Le Dr Robert Laforce, de l’Université Laval, et une centaine d’autres chercheurs répartis dans 36 centres de recherche dans le monde ont étudié si l’Alzheimer était associé à un type d’aphasie en particulier.

Percées scientifiques: les maux qui cachent les mots

L’année 2018 a été riche en découvertes pour la communauté scientifique de la capitale. Chacun dans son domaine, des chercheurs de la région ont écrit de nouveaux chapitres de l’histoire scientifique. Le Soleil vous présente, à raison d’une par jour, les percées les plus marquantes de l’année.

Chez la plupart des gens, chercher ses mots n’est pas un signe que quelque chose va mal — à part le fait que l’on vieillit. Mais chez certaines personnes, les mots finissent par venir si difficilement que cela nuit à leur conversation. Une équipe internationale dans laquelle plusieurs chercheurs de l’Université Laval ont joué des rôles importants vient de prouver un lien que l’on redoutait : cette «aphasie» peut être un signe d’Alzheimer.

«En vieillissant, il y a des gens qui vont avoir plus de difficultés à nommer des personnes, elles vont avoir un certain manque du mot, et c’est normal. Mais chez les gens qui font de l’aphasie logopénique, ça va plus loin : ils n’arrivent pas à passer leur message, leurs proches ont du mal à les comprendre. Pour dire : «On est allé dans Charlevoix en fin de semaine», une chose qui prend 4-5 secondes à dire normalement, ça peut leur prendre une minute», dit Robert Jr Laforce, du Centre de recherche du CHU et un des auteurs principaux de l’étude. Un autre chercheur de l’Université Laval, David Bergeron, en est le premier auteur.

On soupçonnait depuis longtemps un lien entre la maladie d’alzheimer et l’aphasie, qui a trois formes principales : la logopénique (difficulté à trouver ses mots et à se souvenir de phrases longues et complexes), la non-fluide (discours stoppé continuellement) et la sémantique (les patients perdent complètement le sens de certains mots pourtant banals, au point de ne même plus se rappeler les avoir déjà connus). Mais les résultats de recherche étaient contradictoires : certaines études concluaient que l’aphasie pouvait être une forme précoce d’Alzheimer alors que d’autres ne «voyaient» rien.

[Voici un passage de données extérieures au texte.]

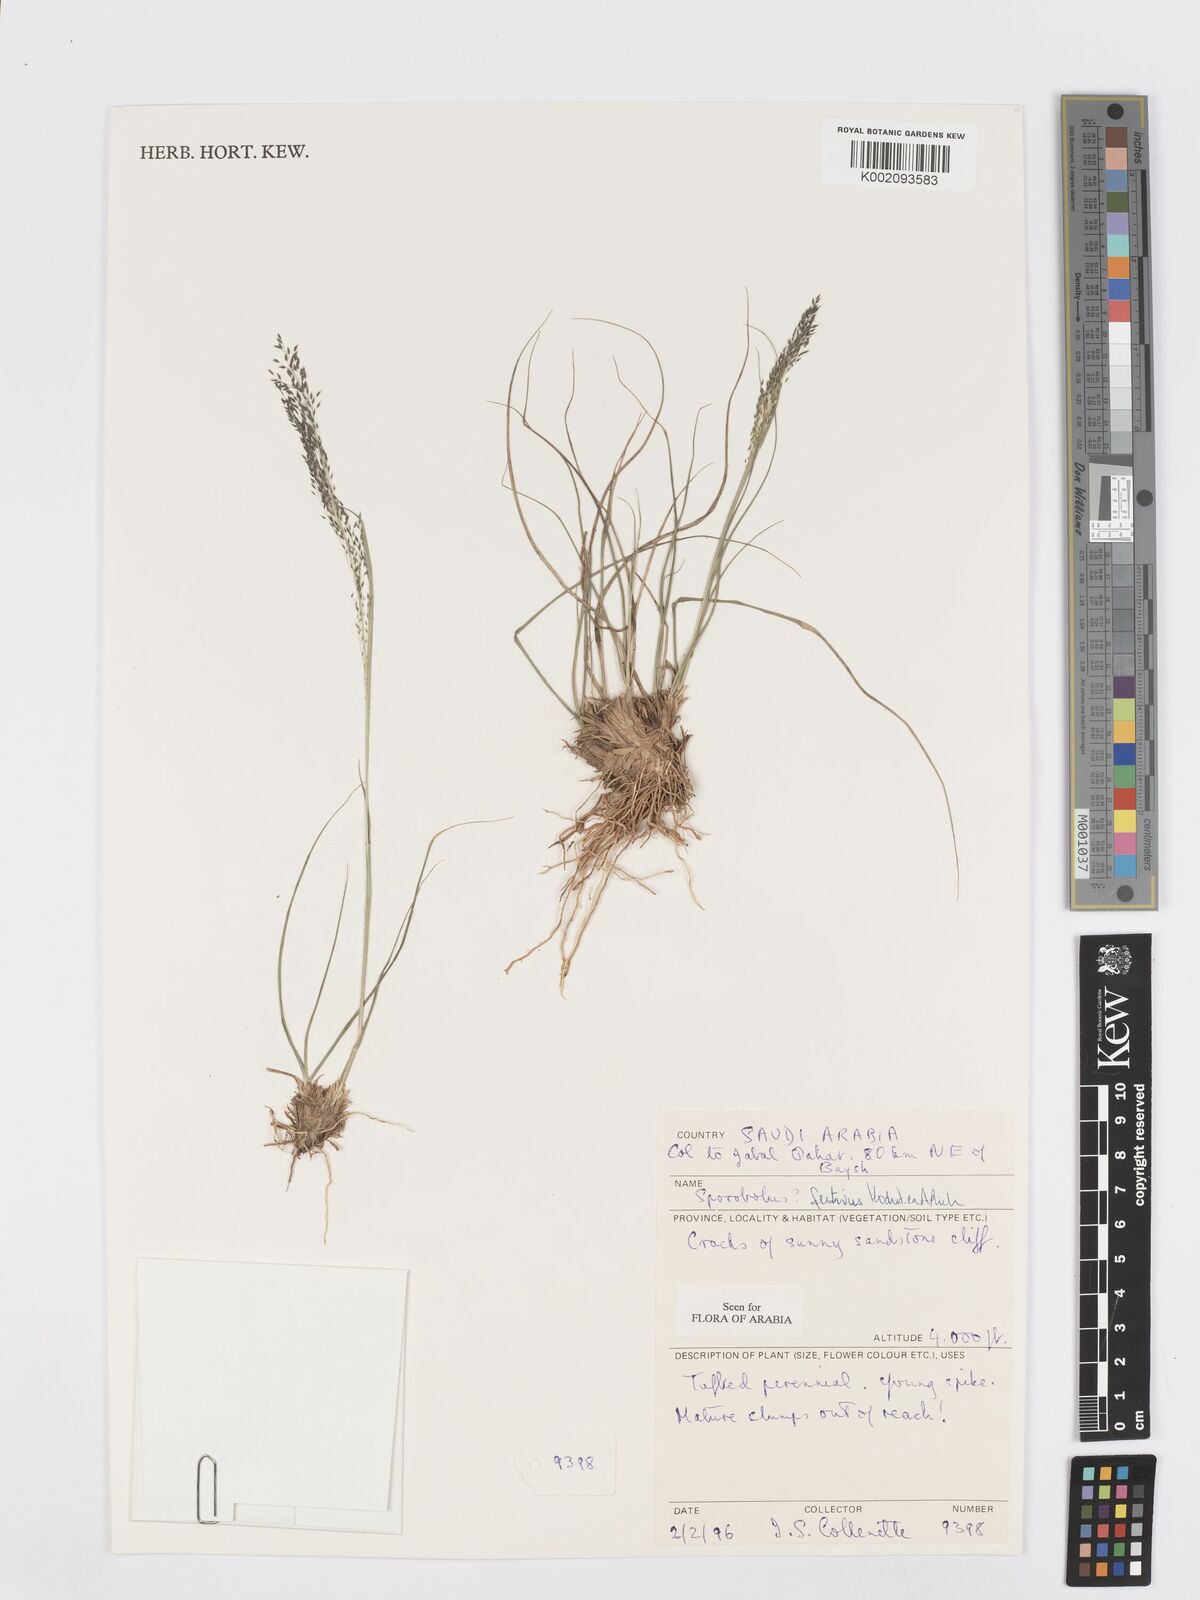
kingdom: Plantae
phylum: Tracheophyta
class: Liliopsida
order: Poales
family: Poaceae
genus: Sporobolus
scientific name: Sporobolus festivus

Le Dr Laforce et une centaine d’autres chercheurs répartis dans 36 centres de recherche à travers le monde ont donc décidé de regarder si l’Alzheimer était associé à un type d’aphasie en particulier. Et en analysant des données d’imagerie et les rapports d’autopsie de 1251 patients, cette grosse équipe a montré que oui, l’aphasie logopénique est clairement associée à l’Alzheimer, mais pas les deux autres types.

Une des caractéristiques classiques de l’Alzheimer est l’accumulation d’une protéine nommée bêta-amyloïde, qui est dommageable pour le cerveau. Pas moins de 86 % des patients atteints de la forme logopénique avaient des taux anormaux de cette protéine dans le cerveau, contre seulement 16 à 20 % pour les deux autres types d’aphasie. Pour 357 d’entre eux, des résultats d’autopsie étaient disponibles et ont montré que les trois quarts (76 %) des gens atteints d’aphasie logopénique faisaient de l’Alzheimer, contre 5 à 8 % pour les deux autres types.

La raison des résultats contradictoires était donc là : le lien avec l’Azheimer était brouillé par le fait qu’il ne prévaut que pour un type d’aphasie alors qu’auparavant, les chercheurs tentaient d’établir le lien avec tous les types indistinctement.

Cela indique aussi, dit le Dr Laforce, que les «sous-types» de l’aphasie sont en fait plus que cela : ce sont des maladies à part entière qui ont des causes différentes, bien que leurs symptômes puissent se ressembler.

«L’intérêt de ces résultats-là, c’est que quand quelqu’un se perd en auto, tout le monde va chez le médecin pour dire que ça ne va pas bien. Mais quand quelqu’un cherche ses mots, on se dit qu’on est fatigué ou on se trouve d’autres raisons et personne ne va voir le médecin pour ça. On espère que votre étude va sensibiliser la population» au fait que les problèmes de langage, dans ce cas-ci un «manque du mot» sévère, peut être bien moins anodin qu’il n’y paraît.

Le Dr Laforce espère également sensibiliser les gens au fait qu’il existe plus qu’une sorte d’Alzheimer. La forme «classique» est la perte de mémoire, qui comprend environ 80 % des cas, mais il existe aussi une forme langagière d’Alzheimer, dit le Dr Laforce. «Il faut que la population et les médecins réalisent que l’Azheimer a plusieurs visages parce que plus on dépiste tôt, mieux c’est», dit-il.